Comparativement à la NTE, la NP peut être à l’origine de deux types de complications, dont l’incidence varie selon les études : il s’agit tout d’abord des complications hémorragiques, qui surviennent globalement dans 5 à 10 % des cas et comprennent approximativement 3,5 % de saignements peropératoires, 2 % de saignements postopératoires immédiats et 4 % d’hémorragies tardives. Le second risque est la fistulisation urinaire qui découle de l’ouverture des cavités pyélo-calicielles et est responsable de fuites urinaires ; l’incidence de ces fistules urinaires est de l’ordre de 3 à 4 %. Bien sûr, ces deux complications sont d’autant moins fréquentes que la tumeur est de petite taille et de siège périphérique.
Bien que cela n’entre pas à proprement parler dans le cadre des méthodes chirurgicales, pourriez-vous nous dire quelques mots de l’ablation des tumeurs rénales par cryothérapie et par radiofréquence ?
Le rein se prête parfaitement à ces deux types de traitement, car il est situé dans l'espace rétropéritonéal et entouré de structures anatomiques peu vulnérables ; de plus, il peut être facilement approché par un abord laparoscopique ou percutané.
Les indications de ces deux techniques mini-invasives sont actuellement limitées aux tumeurs rénales de moins de 4 cm, exophytiques et siégeant à distance des éléments du hile (vaisseaux et bassinet) et des structures digestives lorsqu’il existe une contre-indication au traitement chirurgical.
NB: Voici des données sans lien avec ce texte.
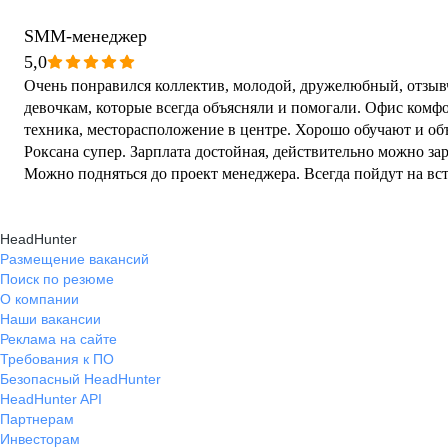
SMM-менеджер
5,0
Очень понравился коллектив, молодой, дружелюбный, отзы
девочкам, которые всегда объясняли и помогали. Офис комф
техника, месторасположение в центре. Хорошо обучают и объясняют, руководитель
Роксана супер. Зарплата достойная, действительно можно зарабатывать больше, расти.
Можно подняться до проект менеджера. Всегда пойдут на встречу если нужно
отпроситься.
HeadHunter
Размещение вакансий
Поиск по резюме
О компании
Наши вакансии
Реклама на сайте
Требования к ПО
Безопасный HeadHunter
HeadHunter API
Партнерам
Инвесторам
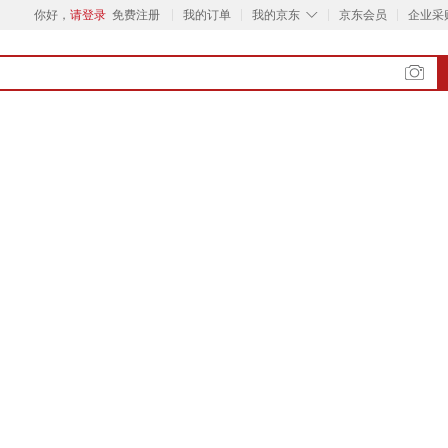
◇
你好，
请登录
免费注册
我的订单
我的京东
京东会员
企业采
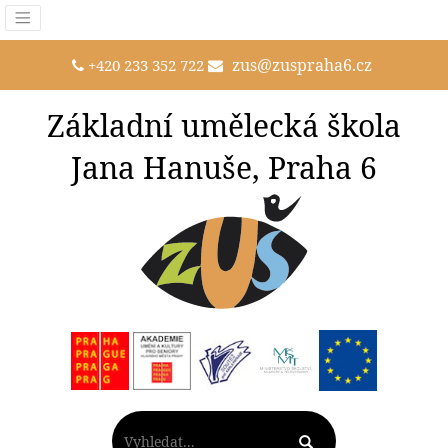
zus@zuspraha6.cz
+420 233 352 722
Základní umělecká škola
Jana Hanuše, Praha 6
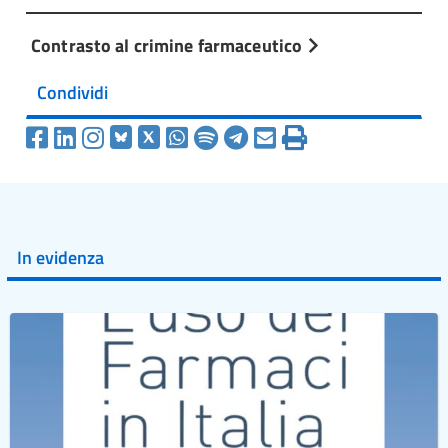
Contrasto al crimine farmaceutico
Condividi
In evidenza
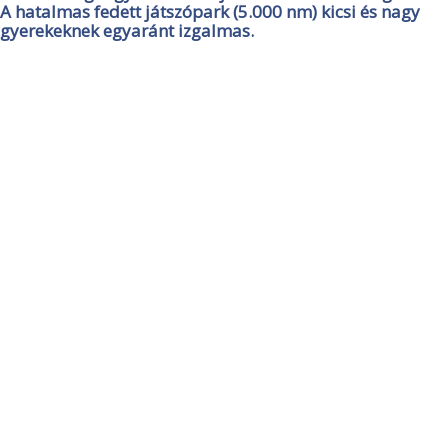
A hatalmas fedett játszópark (5.000 nm) kicsi és nagy
gyerekeknek egyaránt izgalmas.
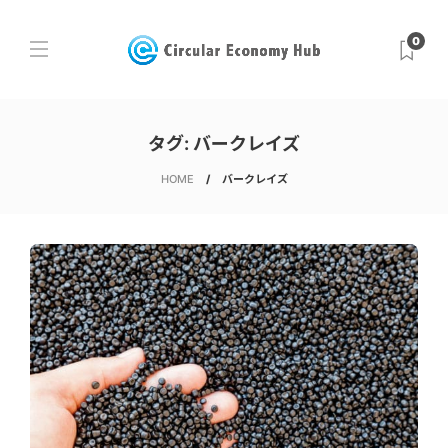
0
タグ:
バークレイズ
HOME
バークレイズ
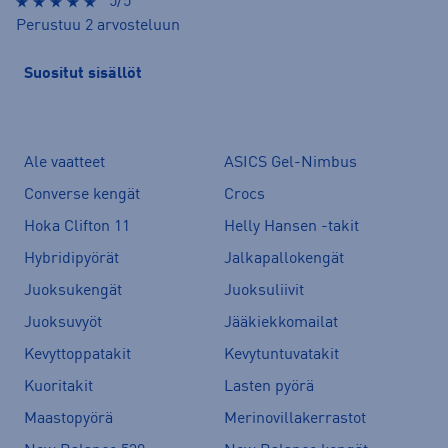
5/5
Perustuu 2 arvosteluun
Suositut sisällöt
Ale vaatteet
ASICS Gel-Nimbus
Converse kengät
Crocs
Hoka Clifton 11
Helly Hansen -takit
Hybridipyörät
Jalkapallokengät
Juoksukengät
Juoksuliivit
Juoksuvyöt
Jääkiekkomailat
Kevyttoppatakit
Kevytuntuvatakit
Kuoritakit
Lasten pyörä
Maastopyörä
Merinovillakerrastot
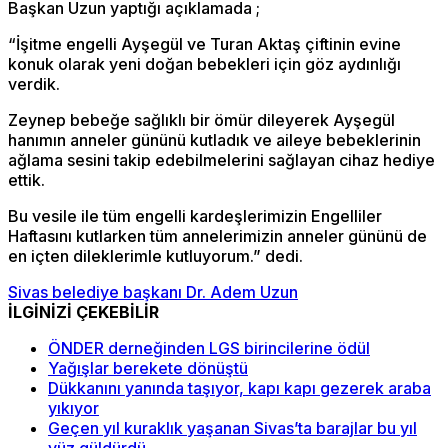
Başkan Uzun yaptığı açıklamada ;
“İşitme engelli Ayşegül ve Turan Aktaş çiftinin evine
konuk olarak yeni doğan bebekleri için göz aydınlığı
verdik.
Zeynep bebeğe sağlıklı bir ömür dileyerek Ayşegül
hanımın anneler gününü kutladık ve aileye bebeklerinin
ağlama sesini takip edebilmelerini sağlayan cihaz hediye
ettik.
Bu vesile ile tüm engelli kardeşlerimizin Engelliler
Haftasını kutlarken tüm annelerimizin anneler gününü de
en içten dileklerimle kutluyorum.” dedi.
Sivas belediye başkanı Dr. Adem Uzun
İLGİNİZİ ÇEKEBİLİR
ÖNDER derneğinden LGS birincilerine ödül
Yağışlar berekete dönüştü
Dükkanını yanında taşıyor, kapı kapı gezerek araba
yıkıyor
Geçen yıl kuraklık yaşanan Sivas’ta barajlar bu yıl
L’une et l’autre de ces approches sont donc essentiellement réservées à des patients âgés et/ou fragiles.
Dans les deux cas, les risques de complications hémorragiques et de fistules urinaires sont inférieurs à ceux imputés aux techniques chirurgicales, mais les données ne sont pas vraiment comparables dans la mesure où ces nouvelles approches s’adressent uniquement à des tumeurs de petite taille et de localisation périphérique.
De plus, tant dans le cas de la cryothérapie que de l’ablation par radiofréquence, on manque de recul pour apprécier l’efficacité oncologique du traitement, car il n’existe, pour l’heure, aucun critère permettant de juger du résultat instantané. L’efficacité ne peut donc être contrôlée qu’en suivant l’évolution de la lésion par tomodensitométrie ou IRM, le critère essentiel étant l’absence de rehaussement.
› Propos recueillis par le Dr BERNARD OLLIVIER.
* Département d’urologie, Institut Montsouris, Paris.
(1) Kunkle D. A., Egleston B. L., Uzzo R. G. Excise, ablate or observe : the small renal mass dilemma – a meta-analysis and review. J Urol 2008 ; 179 : 1227-1234.
(2) Méjean A., Correas J. M., Escudier B. et coll. Tumeurs du rein. Prog Urol 2007 ; 17 : 1101-1144.
(3) Peycelon M., Vaessen C., Missraï V. et coll. résultats de la néphrectomie partielle pour les carcinomes à cellules rénales de plus de 4 cm. Prog Urol 2008 (sous presse).